Museums

Napur Architect wins design contest for Budapest’s Museum of Ethnography

May 26, 2016
2 min read

For the first time in its 144-year history, Budapest’s Museum of Ethnography will have its first purpose-built structure to call home. Napur Architect, a Hungarian firm, was selected ahead of 14 other firms to design the new structure for the leading institution of ethnographic science, European ethnology, and cultural anthropology in Hungary, Dezeen reports.

Currently located in a Neo-Renaissance palace, the museum will be headed to Budapest’s City Park and will be built alongside a concert hall and a national art gallery as part of a massive new museum complex.

The design for the structure, referred to as the Gate of City Park, looks like a large skateboard ramp and will offer several floors of exhibition galleries at both ends with an expansive open space at the center. The grass-covered roof will act as a public gathering space.

Thanks to the purpose-built design that provides much more space than the museum’s current building can offer, a larger amount of the museum’s collection will be able to be on display at once.

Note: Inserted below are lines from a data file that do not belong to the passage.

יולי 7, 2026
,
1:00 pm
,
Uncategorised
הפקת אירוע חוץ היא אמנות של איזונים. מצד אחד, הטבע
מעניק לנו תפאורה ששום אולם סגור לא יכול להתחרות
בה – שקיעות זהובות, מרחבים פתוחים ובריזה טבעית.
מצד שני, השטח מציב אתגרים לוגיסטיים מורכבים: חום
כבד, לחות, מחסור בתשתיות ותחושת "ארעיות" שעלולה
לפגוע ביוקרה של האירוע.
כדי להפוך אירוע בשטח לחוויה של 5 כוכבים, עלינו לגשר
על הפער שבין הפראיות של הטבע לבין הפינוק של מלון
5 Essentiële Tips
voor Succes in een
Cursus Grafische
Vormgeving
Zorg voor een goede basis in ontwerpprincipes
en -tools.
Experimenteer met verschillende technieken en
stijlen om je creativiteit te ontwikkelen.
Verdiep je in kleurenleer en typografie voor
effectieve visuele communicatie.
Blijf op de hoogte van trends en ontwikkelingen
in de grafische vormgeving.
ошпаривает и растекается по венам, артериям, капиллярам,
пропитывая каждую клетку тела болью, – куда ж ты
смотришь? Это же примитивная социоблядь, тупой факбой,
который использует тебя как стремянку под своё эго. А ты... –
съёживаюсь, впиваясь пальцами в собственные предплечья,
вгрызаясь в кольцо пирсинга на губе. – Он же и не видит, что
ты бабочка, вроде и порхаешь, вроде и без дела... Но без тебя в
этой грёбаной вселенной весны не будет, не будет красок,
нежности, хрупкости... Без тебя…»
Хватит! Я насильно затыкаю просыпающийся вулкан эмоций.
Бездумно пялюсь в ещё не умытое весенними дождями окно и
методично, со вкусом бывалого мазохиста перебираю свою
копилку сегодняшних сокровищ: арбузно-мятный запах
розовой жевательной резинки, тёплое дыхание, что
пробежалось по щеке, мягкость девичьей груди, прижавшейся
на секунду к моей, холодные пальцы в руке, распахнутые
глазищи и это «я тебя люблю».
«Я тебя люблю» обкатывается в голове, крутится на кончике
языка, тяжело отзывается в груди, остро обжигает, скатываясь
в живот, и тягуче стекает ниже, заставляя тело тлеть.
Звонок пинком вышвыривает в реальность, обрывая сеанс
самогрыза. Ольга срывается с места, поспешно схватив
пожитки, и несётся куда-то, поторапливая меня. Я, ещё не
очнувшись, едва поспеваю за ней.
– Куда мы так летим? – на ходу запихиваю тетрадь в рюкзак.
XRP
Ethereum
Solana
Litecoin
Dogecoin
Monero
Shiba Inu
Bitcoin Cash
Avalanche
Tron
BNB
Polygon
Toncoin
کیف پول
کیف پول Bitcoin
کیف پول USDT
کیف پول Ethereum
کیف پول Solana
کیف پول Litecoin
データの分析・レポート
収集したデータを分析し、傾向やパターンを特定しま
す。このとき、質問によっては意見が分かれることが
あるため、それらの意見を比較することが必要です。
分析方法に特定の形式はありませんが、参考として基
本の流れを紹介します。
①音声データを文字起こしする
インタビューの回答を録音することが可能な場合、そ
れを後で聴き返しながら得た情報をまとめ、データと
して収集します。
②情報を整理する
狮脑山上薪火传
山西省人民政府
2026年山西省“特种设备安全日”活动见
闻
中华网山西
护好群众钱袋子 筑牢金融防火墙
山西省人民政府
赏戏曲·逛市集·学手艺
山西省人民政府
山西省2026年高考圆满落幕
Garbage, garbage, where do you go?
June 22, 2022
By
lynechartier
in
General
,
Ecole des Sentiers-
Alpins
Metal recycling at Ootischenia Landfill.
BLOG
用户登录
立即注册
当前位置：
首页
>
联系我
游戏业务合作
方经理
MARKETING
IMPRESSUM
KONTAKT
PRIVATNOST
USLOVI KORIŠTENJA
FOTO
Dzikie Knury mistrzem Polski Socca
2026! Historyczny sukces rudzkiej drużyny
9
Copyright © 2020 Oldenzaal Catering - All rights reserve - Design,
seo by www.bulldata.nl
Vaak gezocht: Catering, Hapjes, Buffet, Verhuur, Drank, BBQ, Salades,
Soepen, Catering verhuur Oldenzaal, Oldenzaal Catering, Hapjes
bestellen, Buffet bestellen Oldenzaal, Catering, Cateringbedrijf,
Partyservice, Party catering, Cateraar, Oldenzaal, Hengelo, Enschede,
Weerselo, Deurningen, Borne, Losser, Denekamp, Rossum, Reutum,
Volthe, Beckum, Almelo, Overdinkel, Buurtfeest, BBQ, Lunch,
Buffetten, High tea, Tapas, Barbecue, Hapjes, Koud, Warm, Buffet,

Originally established in 1872, the Museum of Ethnography is set to move into its new space at some point in 2019.

The Napur Architect design was selected as the winner due in large part to its ability to fit in with its environment as well as for taking into consideration sustainability, cost, and the technological requirements of the collections.

This is the third new building to be revealed as part of the Liget Budapest Project, one of the largest museum developments in Europe and a part of the redesign of the 122-hectare City Park.